Task to complete
Below are records with pictures; copy word for word only the lines between the line with "Юбка — Тёмная гусеница" and the line with "Проволока медная ММ 0,25 мм", inclusive, and drop the pictures.

Listed entries Start Marker

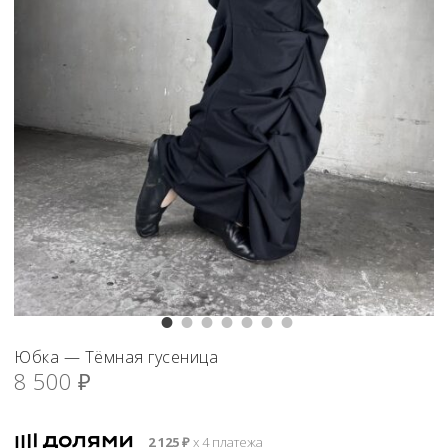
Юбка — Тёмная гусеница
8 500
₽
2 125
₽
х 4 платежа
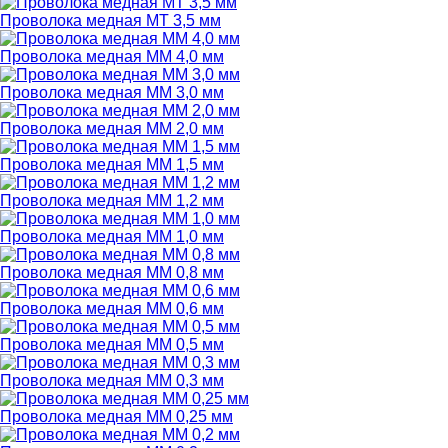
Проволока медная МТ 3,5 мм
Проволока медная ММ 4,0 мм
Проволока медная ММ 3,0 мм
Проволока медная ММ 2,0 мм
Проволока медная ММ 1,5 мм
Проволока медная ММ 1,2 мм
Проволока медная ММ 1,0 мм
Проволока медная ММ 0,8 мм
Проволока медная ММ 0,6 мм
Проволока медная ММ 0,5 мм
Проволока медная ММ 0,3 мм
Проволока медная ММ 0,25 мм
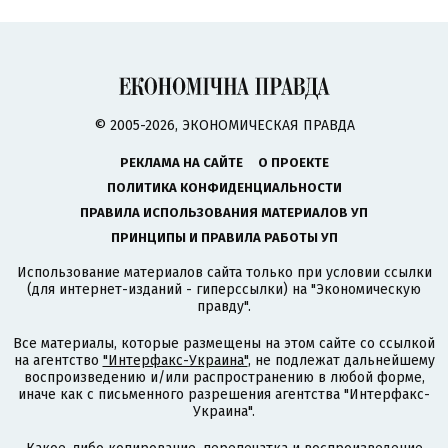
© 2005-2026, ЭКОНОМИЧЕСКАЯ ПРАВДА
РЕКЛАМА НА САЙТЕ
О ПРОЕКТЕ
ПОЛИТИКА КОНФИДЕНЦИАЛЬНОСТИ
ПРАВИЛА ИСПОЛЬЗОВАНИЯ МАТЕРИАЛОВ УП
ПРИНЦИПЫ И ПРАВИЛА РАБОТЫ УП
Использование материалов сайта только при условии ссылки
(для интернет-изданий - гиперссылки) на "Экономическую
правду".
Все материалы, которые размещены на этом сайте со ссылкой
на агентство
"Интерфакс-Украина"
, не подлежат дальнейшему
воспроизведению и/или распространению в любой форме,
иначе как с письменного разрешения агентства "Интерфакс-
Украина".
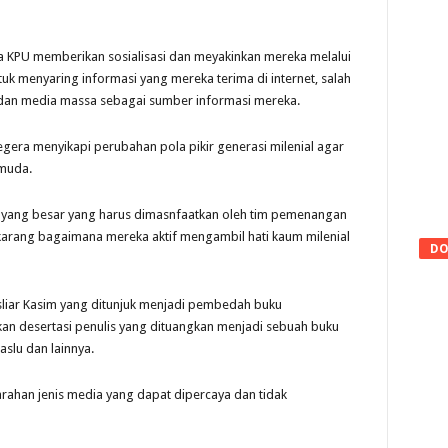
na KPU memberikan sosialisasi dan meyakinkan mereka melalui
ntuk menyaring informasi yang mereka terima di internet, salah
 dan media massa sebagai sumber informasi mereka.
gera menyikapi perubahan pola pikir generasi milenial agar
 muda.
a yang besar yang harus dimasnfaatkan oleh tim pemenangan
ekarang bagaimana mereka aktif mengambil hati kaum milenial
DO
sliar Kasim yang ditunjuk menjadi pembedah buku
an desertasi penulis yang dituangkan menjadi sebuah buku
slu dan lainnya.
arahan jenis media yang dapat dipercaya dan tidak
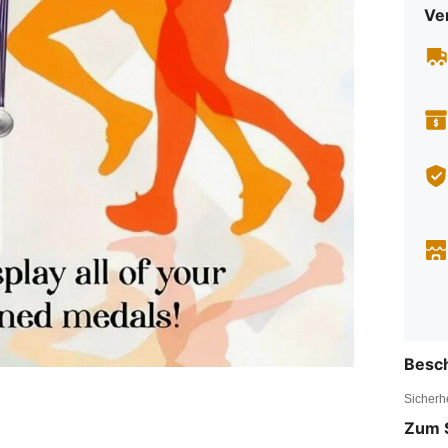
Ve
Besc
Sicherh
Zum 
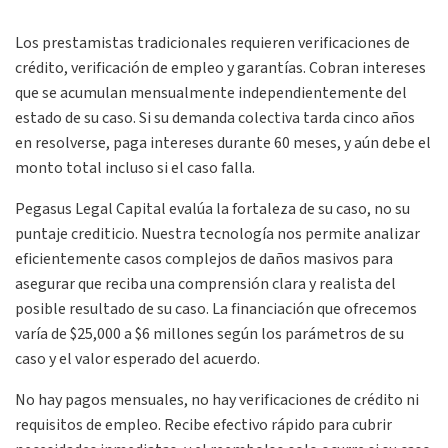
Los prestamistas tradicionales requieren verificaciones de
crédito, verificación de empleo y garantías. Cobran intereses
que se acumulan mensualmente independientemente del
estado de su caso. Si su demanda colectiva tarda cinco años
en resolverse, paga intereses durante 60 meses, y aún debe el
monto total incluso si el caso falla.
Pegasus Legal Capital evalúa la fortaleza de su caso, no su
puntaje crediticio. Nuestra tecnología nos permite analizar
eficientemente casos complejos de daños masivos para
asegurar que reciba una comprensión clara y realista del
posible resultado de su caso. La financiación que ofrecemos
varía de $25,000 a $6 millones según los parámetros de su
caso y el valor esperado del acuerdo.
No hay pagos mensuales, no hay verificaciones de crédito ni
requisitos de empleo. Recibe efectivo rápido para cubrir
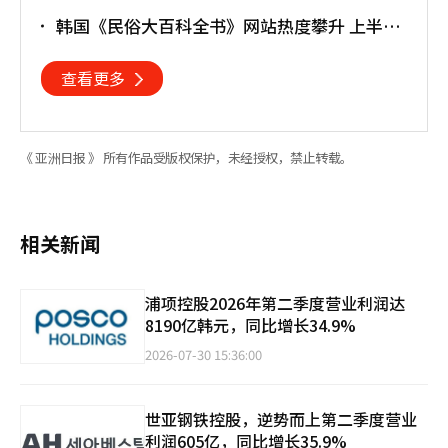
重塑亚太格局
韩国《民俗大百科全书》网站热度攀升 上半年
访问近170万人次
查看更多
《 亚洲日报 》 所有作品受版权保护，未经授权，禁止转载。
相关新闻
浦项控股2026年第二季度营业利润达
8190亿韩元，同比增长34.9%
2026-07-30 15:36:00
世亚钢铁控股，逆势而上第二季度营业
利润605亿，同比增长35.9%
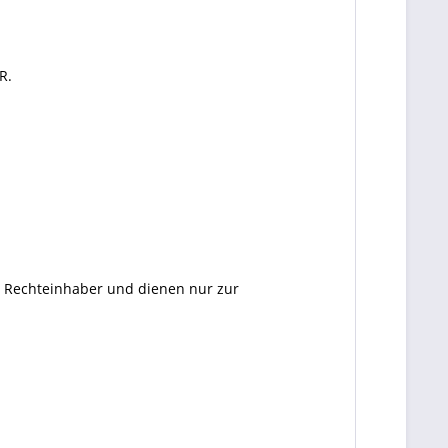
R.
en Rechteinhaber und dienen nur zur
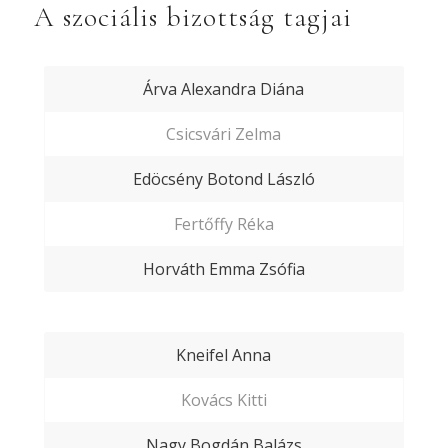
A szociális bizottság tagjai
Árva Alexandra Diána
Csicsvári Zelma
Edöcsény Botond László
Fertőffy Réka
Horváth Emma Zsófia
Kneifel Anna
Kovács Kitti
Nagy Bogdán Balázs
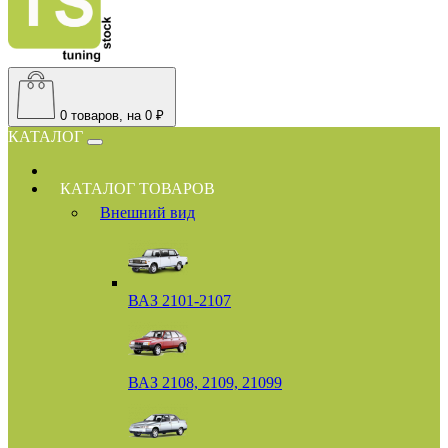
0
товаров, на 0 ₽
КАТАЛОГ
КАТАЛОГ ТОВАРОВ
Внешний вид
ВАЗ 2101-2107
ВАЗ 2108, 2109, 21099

Listed entries End Marker
Listed entries Start Marker

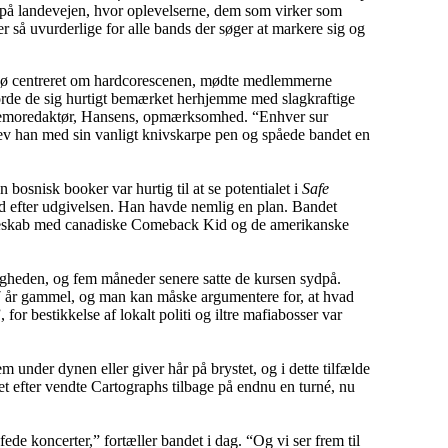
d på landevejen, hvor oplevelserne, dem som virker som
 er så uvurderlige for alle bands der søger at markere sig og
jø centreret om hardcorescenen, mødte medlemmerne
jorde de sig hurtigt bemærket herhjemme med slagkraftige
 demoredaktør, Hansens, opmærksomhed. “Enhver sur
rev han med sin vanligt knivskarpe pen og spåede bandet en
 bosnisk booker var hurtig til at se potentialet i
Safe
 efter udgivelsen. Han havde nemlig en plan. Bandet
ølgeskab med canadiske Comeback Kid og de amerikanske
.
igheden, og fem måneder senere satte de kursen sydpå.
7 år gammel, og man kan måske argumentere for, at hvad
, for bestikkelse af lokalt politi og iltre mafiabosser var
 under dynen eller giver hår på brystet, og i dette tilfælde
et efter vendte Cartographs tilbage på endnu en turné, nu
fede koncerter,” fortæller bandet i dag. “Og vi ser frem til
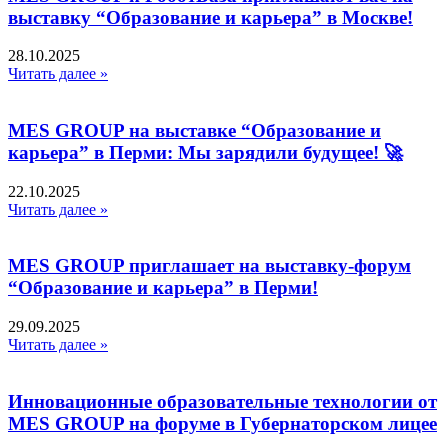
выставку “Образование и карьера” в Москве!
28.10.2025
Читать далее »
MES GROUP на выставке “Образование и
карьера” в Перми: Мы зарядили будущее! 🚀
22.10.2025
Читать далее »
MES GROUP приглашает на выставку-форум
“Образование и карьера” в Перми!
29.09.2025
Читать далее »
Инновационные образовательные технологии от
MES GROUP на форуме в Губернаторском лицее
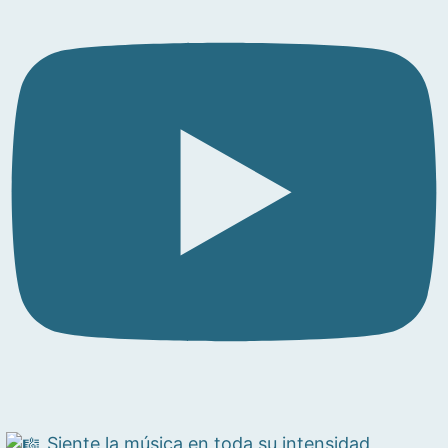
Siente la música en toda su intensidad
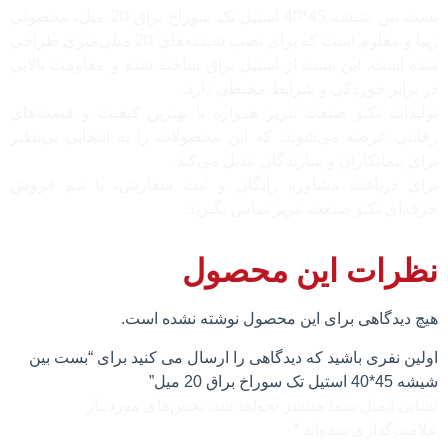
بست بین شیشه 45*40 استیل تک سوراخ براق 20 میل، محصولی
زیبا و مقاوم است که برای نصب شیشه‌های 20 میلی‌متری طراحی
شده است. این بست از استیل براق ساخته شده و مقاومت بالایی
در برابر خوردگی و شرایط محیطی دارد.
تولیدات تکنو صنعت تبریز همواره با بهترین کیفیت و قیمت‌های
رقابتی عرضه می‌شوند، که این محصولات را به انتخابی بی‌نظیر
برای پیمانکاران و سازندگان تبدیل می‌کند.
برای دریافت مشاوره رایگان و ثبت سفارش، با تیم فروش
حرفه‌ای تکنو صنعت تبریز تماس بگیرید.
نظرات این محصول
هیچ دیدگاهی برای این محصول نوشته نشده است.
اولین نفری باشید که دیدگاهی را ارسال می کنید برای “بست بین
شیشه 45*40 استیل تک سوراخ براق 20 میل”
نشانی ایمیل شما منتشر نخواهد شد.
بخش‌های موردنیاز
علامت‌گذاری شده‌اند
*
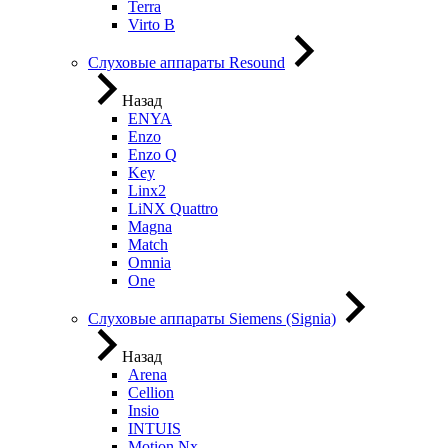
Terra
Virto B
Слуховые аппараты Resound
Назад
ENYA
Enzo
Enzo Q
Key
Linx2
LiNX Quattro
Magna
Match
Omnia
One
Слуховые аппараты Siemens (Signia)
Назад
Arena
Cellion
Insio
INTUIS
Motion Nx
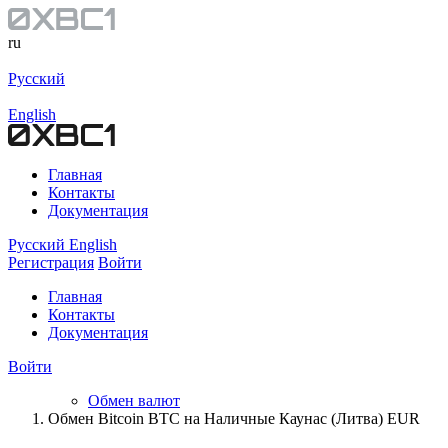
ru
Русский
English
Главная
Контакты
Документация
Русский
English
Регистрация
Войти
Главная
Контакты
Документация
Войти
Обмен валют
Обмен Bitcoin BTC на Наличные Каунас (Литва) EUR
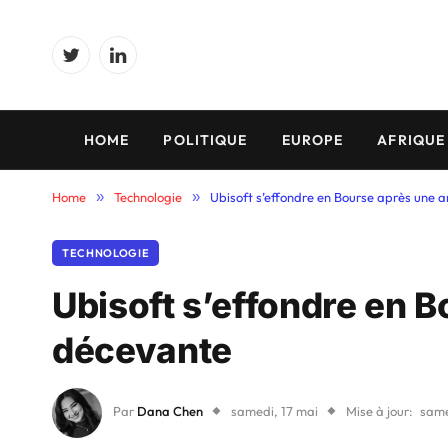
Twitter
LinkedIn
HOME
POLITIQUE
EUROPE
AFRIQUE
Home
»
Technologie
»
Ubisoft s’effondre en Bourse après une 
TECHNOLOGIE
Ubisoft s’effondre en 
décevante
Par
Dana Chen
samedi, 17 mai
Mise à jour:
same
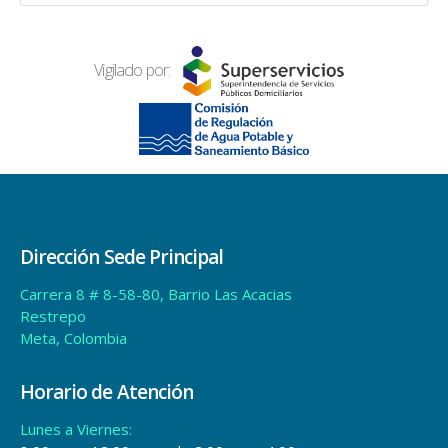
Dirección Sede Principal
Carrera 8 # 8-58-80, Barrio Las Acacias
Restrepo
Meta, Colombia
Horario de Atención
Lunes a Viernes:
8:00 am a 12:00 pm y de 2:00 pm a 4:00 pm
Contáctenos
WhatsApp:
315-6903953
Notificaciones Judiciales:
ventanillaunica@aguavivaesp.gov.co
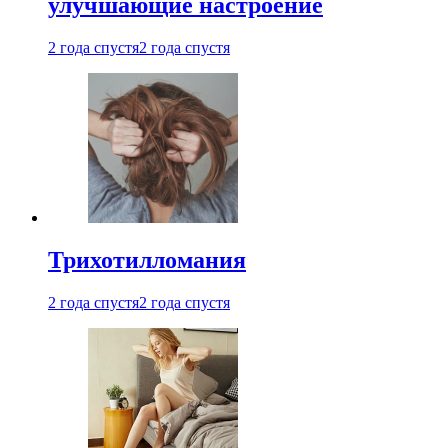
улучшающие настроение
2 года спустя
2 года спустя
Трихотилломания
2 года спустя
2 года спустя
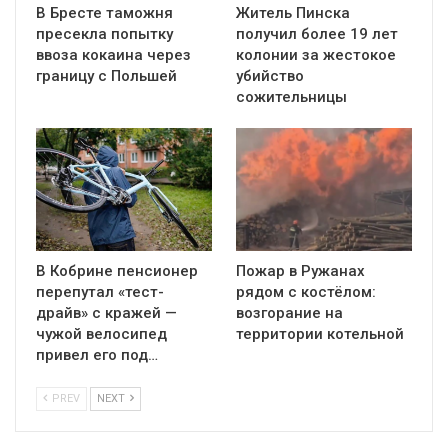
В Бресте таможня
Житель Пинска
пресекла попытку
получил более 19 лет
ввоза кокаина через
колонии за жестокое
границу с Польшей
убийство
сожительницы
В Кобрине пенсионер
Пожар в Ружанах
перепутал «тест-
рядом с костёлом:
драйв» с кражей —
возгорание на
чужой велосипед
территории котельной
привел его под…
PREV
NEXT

Listed entries End Marker
Listed entries Start Marker

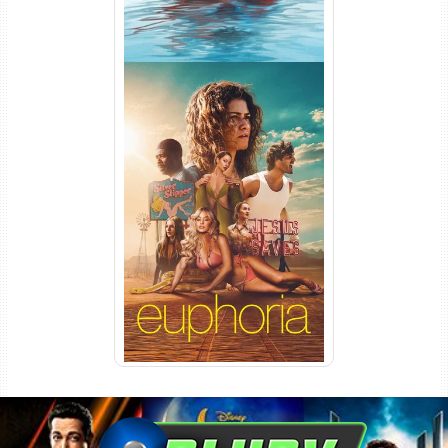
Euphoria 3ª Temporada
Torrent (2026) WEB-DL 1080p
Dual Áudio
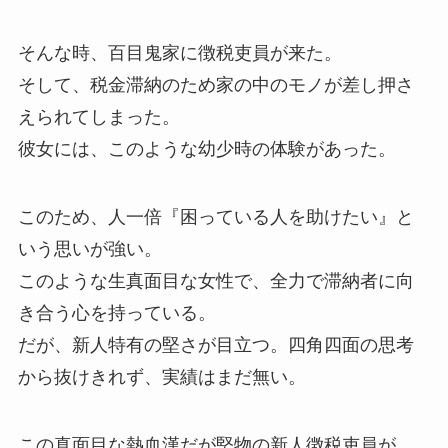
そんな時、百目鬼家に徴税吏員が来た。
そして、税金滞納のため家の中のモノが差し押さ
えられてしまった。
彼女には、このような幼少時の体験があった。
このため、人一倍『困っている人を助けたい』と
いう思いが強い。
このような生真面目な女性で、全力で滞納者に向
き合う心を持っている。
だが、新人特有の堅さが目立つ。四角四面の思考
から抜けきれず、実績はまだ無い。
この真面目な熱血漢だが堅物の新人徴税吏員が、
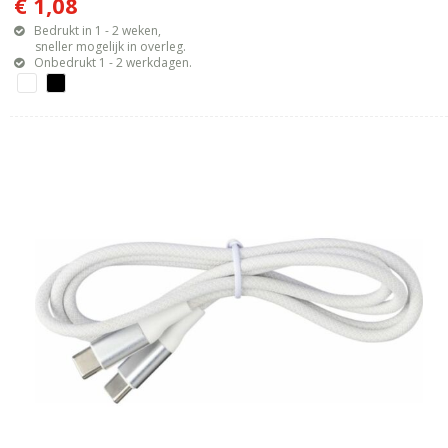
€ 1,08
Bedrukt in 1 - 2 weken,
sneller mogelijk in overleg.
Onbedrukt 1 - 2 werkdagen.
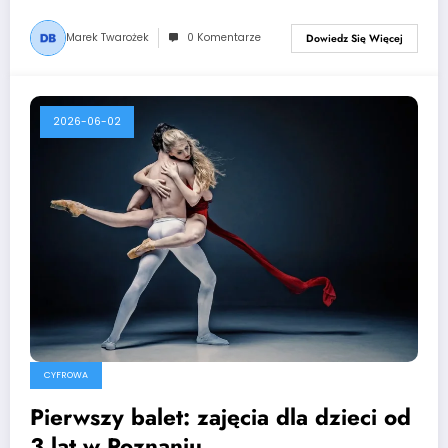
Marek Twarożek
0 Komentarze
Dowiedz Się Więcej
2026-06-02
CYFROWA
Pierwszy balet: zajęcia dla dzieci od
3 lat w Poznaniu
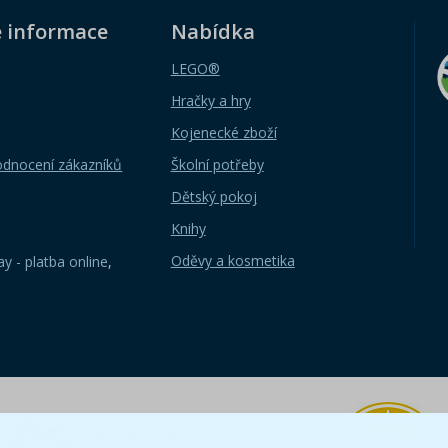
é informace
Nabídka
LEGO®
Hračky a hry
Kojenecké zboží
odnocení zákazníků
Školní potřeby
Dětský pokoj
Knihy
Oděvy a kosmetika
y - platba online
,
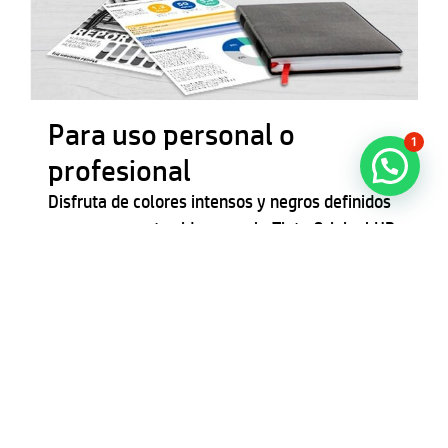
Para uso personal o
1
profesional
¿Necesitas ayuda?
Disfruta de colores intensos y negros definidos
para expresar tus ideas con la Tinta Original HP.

Listed entries End Marker

Response to this exercise
Юбка — Тёмная гусеница
8 500
₽
2 125
₽
х 4 платежа
Проволока медная МТ 3,5 мм
Проволока медная ММ 4,0 мм
Проволока медная ММ 3,0 мм
Проволока медная ММ 2,0 мм
Проволока медная ММ 1,5 мм
Проволока медная ММ 1,2 мм
Проволока медная ММ 1,0 мм
Проволока медная ММ 0,8 мм
Проволока медная ММ 0,6 мм
Проволока медная ММ 0,5 мм
Проволока медная ММ 0,3 мм
Проволока медная ММ 0,25 мм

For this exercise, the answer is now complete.